The Green Box Arts Festival hearkens back to the days when professional artistic companies, such as ballet troupes and the Metropolitan Opera, took the show on the road during summer, bringing the arts to tiny towns all over the country.
"That doesn't happen anymore," said festival co-founder Christian Keesee, "but what does happen are small arts festivals. Green Box falls into this category. It's an arts festival with dance, installation art and art education."
That was the original intention behind the festival started in 2009 by Keesee, a New York City-based philanthropist and chairman of Kirkpatrick Bank and Kirkpatrick Oil & Gas Co., and Larry Keigwin, a New York City-based choreographer and artistic director of Keigwin + Co..
The festival begins Saturday and runs through July 9 in the tiny mountain town 11 miles west of Colorado Springs.
What began as an artist-in-residency program featuring Keigwin's troupe blossomed after folks from the town and surrounding communities expressed high interest.
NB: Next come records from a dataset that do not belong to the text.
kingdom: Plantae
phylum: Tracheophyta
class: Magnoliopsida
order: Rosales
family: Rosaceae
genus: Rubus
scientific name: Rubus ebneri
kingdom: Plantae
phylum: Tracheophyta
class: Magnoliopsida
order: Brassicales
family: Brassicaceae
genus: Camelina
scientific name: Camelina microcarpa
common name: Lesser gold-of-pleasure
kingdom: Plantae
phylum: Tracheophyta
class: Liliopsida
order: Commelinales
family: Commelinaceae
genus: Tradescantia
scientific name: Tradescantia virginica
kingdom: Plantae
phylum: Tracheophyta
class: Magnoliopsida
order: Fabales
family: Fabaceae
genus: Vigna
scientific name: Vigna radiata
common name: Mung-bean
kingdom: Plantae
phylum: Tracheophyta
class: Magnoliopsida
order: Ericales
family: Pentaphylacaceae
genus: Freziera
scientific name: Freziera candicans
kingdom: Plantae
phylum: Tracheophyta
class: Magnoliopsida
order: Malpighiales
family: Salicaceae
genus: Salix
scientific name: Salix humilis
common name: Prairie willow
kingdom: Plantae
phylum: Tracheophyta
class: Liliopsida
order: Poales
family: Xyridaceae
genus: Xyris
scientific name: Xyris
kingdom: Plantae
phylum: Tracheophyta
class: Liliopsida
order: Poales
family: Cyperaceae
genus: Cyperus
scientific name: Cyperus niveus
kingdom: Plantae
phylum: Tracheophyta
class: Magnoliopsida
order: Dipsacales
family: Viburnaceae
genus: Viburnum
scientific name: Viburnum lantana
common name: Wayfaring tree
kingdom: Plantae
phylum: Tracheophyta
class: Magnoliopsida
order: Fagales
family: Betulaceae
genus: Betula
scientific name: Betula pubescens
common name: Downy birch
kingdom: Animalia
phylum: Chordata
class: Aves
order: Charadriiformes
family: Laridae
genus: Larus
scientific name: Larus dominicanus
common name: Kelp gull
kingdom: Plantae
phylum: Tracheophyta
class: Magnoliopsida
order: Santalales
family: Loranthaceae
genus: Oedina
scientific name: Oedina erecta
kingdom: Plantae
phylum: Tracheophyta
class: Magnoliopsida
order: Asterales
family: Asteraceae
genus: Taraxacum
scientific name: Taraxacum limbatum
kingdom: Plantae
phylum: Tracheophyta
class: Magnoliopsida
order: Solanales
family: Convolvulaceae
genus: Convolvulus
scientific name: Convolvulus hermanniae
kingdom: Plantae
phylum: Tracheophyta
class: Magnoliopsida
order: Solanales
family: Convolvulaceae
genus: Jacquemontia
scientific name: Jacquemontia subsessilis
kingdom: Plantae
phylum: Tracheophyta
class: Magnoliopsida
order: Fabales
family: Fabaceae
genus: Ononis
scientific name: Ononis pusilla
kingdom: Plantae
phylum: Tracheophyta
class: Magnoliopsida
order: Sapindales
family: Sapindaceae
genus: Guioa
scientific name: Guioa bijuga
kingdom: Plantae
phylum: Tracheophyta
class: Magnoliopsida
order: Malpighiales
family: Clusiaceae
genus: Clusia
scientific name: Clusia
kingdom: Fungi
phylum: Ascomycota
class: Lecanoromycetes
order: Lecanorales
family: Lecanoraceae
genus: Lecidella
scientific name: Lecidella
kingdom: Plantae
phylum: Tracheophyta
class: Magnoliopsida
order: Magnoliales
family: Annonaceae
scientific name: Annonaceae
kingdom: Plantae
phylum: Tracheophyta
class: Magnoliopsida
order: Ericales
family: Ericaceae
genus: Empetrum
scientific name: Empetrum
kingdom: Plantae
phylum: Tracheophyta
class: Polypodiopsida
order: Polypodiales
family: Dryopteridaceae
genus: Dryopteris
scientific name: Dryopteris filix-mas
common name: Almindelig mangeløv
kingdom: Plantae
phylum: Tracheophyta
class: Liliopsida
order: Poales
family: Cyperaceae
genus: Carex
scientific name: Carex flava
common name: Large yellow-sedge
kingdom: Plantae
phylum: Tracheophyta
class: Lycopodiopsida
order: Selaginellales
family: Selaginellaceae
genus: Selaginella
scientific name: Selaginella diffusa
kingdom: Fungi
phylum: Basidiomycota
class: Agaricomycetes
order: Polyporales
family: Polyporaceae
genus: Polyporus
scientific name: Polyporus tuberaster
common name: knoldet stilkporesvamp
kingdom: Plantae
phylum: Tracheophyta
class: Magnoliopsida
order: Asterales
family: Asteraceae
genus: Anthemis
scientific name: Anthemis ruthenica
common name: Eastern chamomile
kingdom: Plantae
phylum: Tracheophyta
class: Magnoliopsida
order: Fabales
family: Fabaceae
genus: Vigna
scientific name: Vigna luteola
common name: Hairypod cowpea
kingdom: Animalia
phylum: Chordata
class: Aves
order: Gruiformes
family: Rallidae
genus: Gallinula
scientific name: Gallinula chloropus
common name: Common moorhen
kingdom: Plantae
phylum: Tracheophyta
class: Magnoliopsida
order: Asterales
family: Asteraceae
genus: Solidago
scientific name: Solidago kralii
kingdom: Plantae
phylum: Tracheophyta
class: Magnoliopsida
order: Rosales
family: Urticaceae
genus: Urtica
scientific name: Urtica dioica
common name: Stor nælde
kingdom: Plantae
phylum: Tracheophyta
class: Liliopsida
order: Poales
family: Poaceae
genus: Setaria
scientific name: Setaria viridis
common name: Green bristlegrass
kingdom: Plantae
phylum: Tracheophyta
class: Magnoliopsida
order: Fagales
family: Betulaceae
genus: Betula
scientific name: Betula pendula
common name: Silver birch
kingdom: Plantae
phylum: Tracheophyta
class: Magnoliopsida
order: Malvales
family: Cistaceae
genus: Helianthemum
The event now attracts 750 to 1,000 people and has broadened to include music, the culinary arts and scores of classes and activities, including yoga, stargazing, conversations with artists, wine tasting and bingo.
New this year is a relationship between the festival and Manitou Springs School District. Although Green Box always has offered children's art classes, they will be fully integrated this year into the district's summer classes.
Other big names this summer include Houston's METdance. Eleven dancers will perform four 12- to 20-minute pieces by nationally known and award-winning choreographers, including Camille Brown's 2005 work "New Second Line."
"It's a fun dance, an audience favorite," said company artistic director Marlana Doyle. "It's very up and celebratory, with music from New Orleans. It was created after Hurricane Katrina."
Bruce Munro, an internationally known installation artist from England, will illuminate the night skies with two light-filled pieces: "Field of Light" in Flagpole Park and "Tepees" on Mountain Road Corner. Denver's jazz and swing band Joe Smith and the Spicy Pickles will provide the musical backdrop to a lively Fourth of July evening. Other featured bands include the Colorado Vocal Arts Ensemble, Colorado Springs Youth Symphony and a bluegrass band led by Keith Reed, a recording artist and faculty member and director of the bluegrass ensemble at Colorado College.
"It's a pretty fast and furious festival," said Keigwin. "What's nice to watch is how the community comes alive and how social it becomes. You see people come out of the woodwork, quite literally. There's a sense of bonding and appreciation you don't always see, and that's lovely."